Formative assessment
5 min- Show 1 corroborated fact (both sources named).
- Show 3 paraphrases of one passage with the best starred.
Closure
1 min- Star your most corroborated fact.
- Predict: tomorrow we meet TIES — the informational body paragraph routine.
Homework
10 min- Find one fact that appears in two of your home/library sources. Bring both citations on a sticky note.
Exercises in this lesson
Differentiation
- Pre-matched source pairs (teacher pre-selects fact + 2 sources)
- Paraphrase scaffold: provide TIGHT and LOOSE; child writes MEDIUM only
- Reduced target: 2 paraphrases instead of 3
- Find 3 sources for one fact and triangulate corroboration.
- Identify a fact where your sources DISAGREE — record both and propose resolution.
- Bilingual source-pair passages
- Cognate notes (corroborate/corroborar; paraphrase/parafrasear)

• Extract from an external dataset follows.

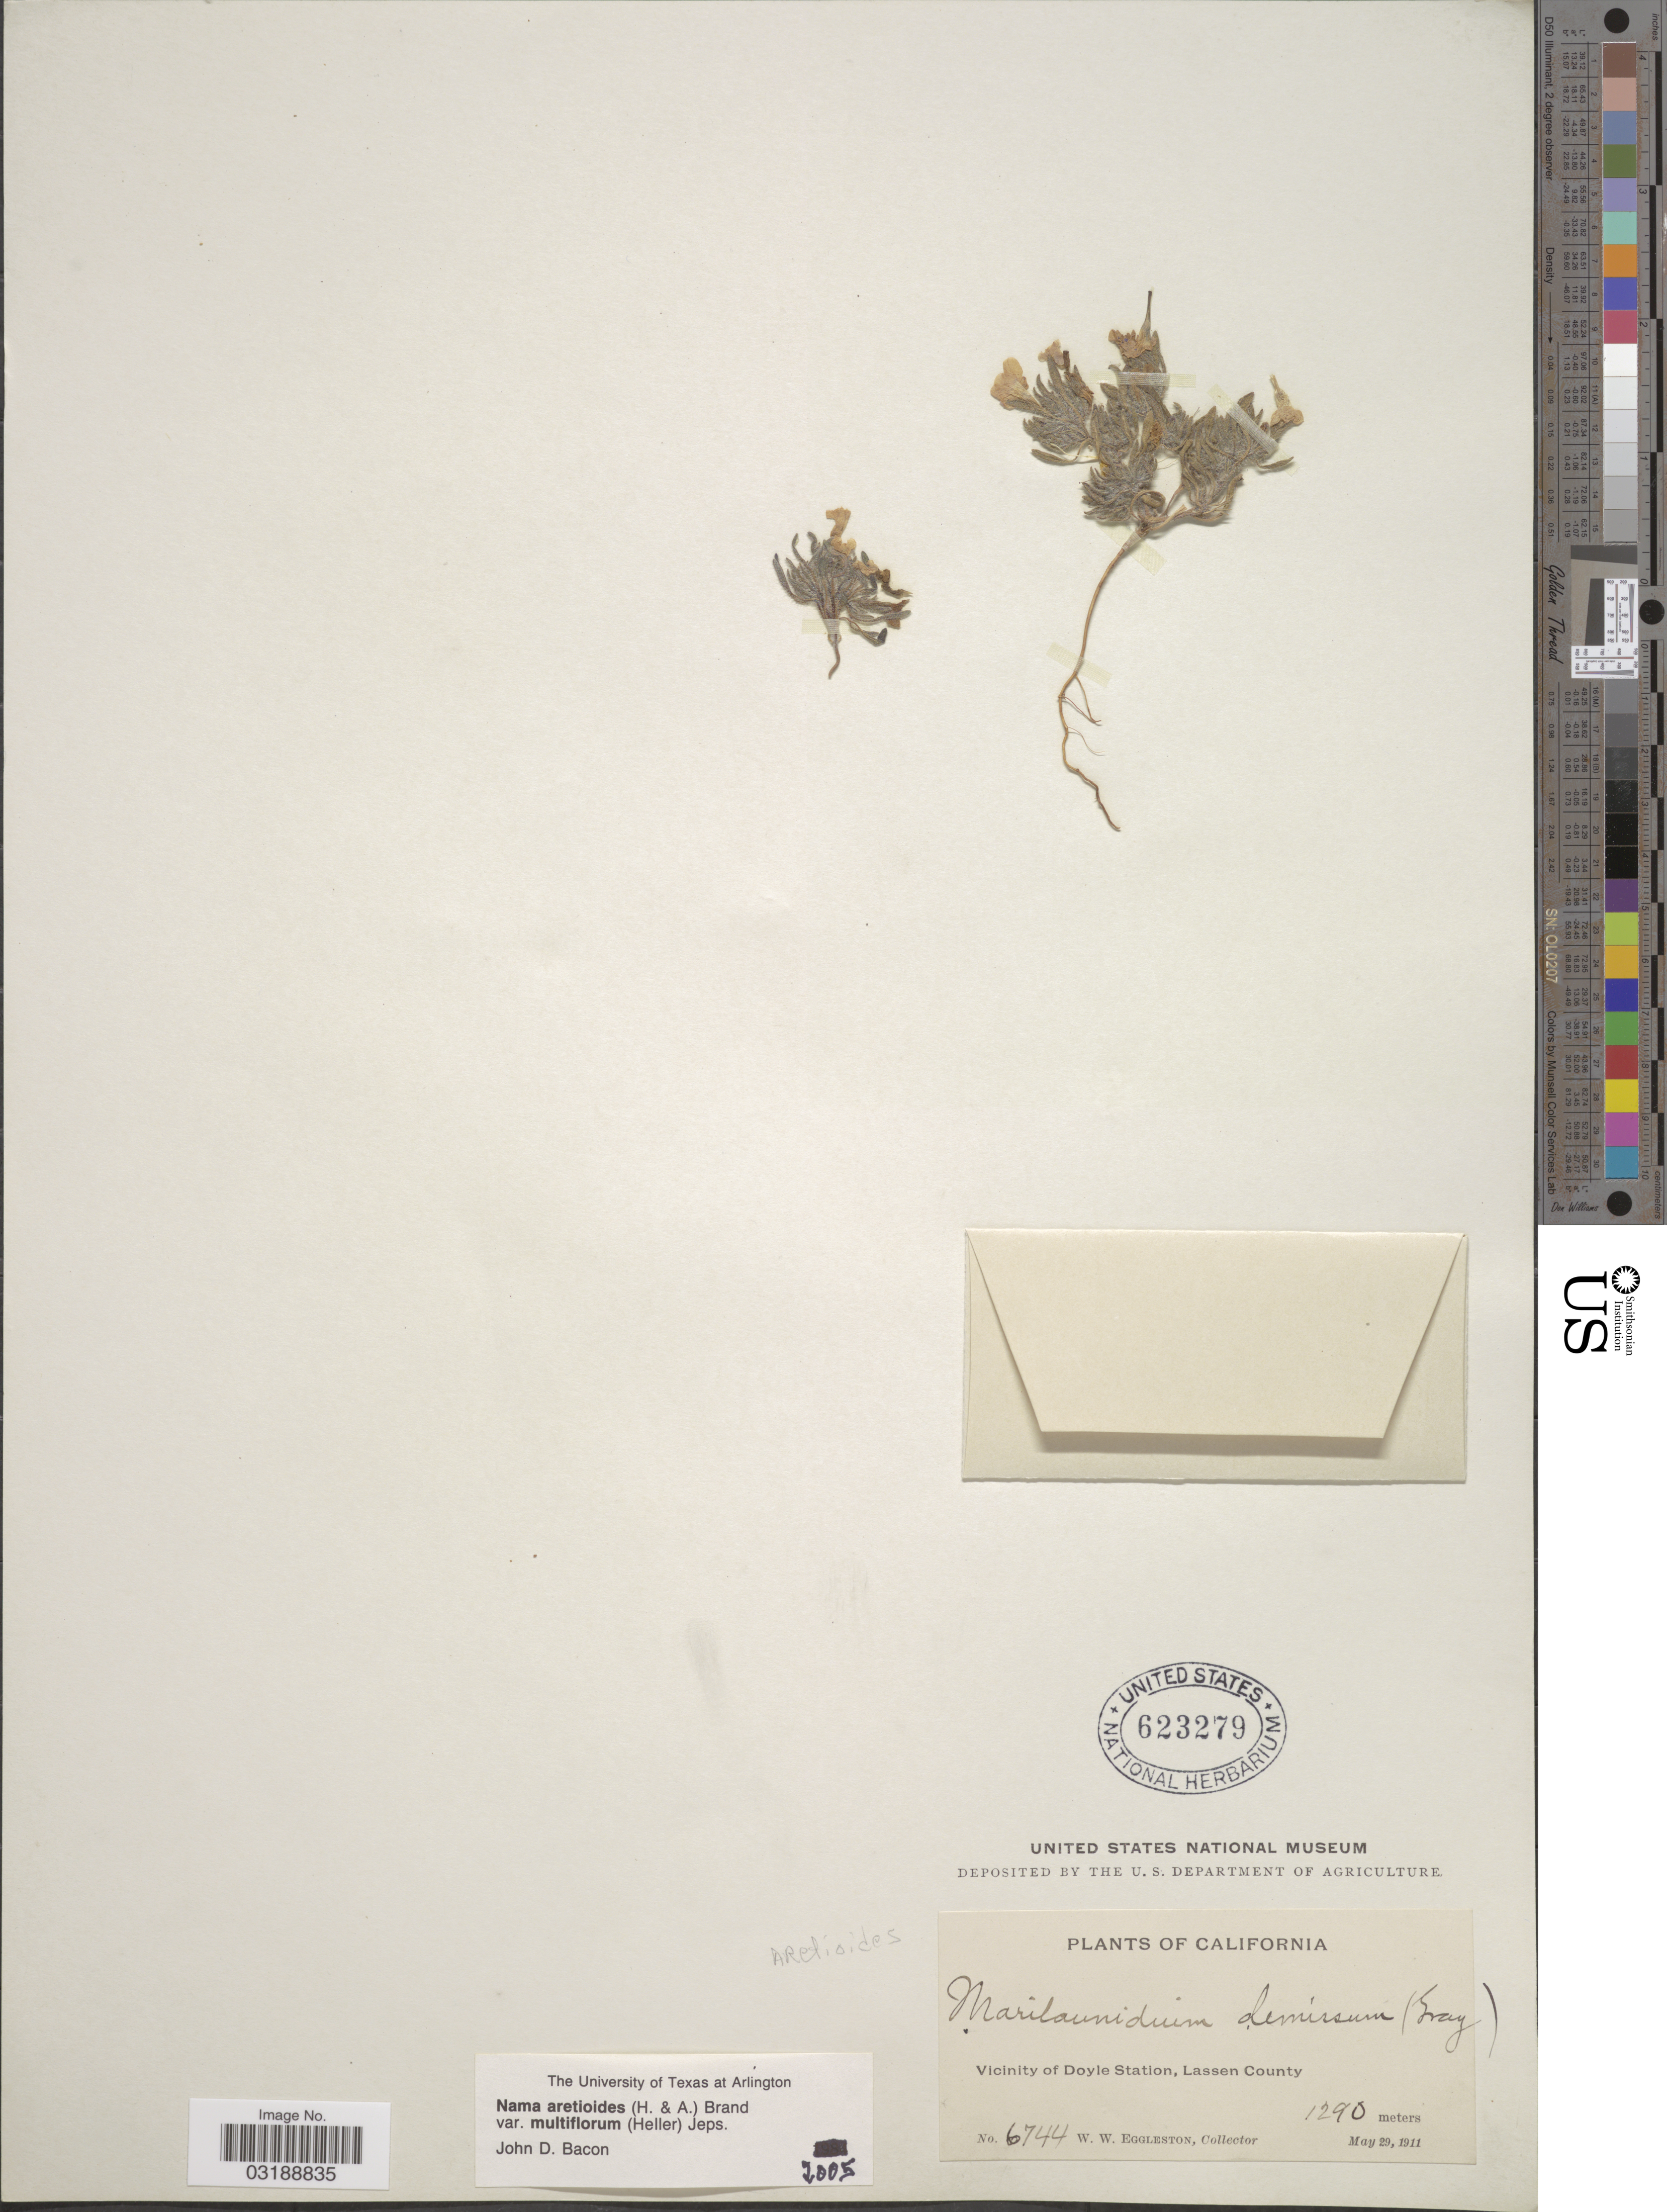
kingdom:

- Paraphrase rehearsal in home language first
- 1 corroboration + 2 paraphrases instead of 3
- Adult scribe
- Source-pair passages at higher visual contrast
Teacher notes
Corroboration is the entry-level form of Wineburg's corroborate heuristic. Children may treat any single source as sufficient — push for the 2-source check on at least 3 facts per report. Paraphrase fidelity is the most common error-zone: TIGHT slides into accidental plagiarism, LOOSE slides into distortion. The 3-version routine makes the middle visible. Watch for children who can't tell which version is best — they may need more mentor-text exposure to recognize the rhythm of academic paraphrase.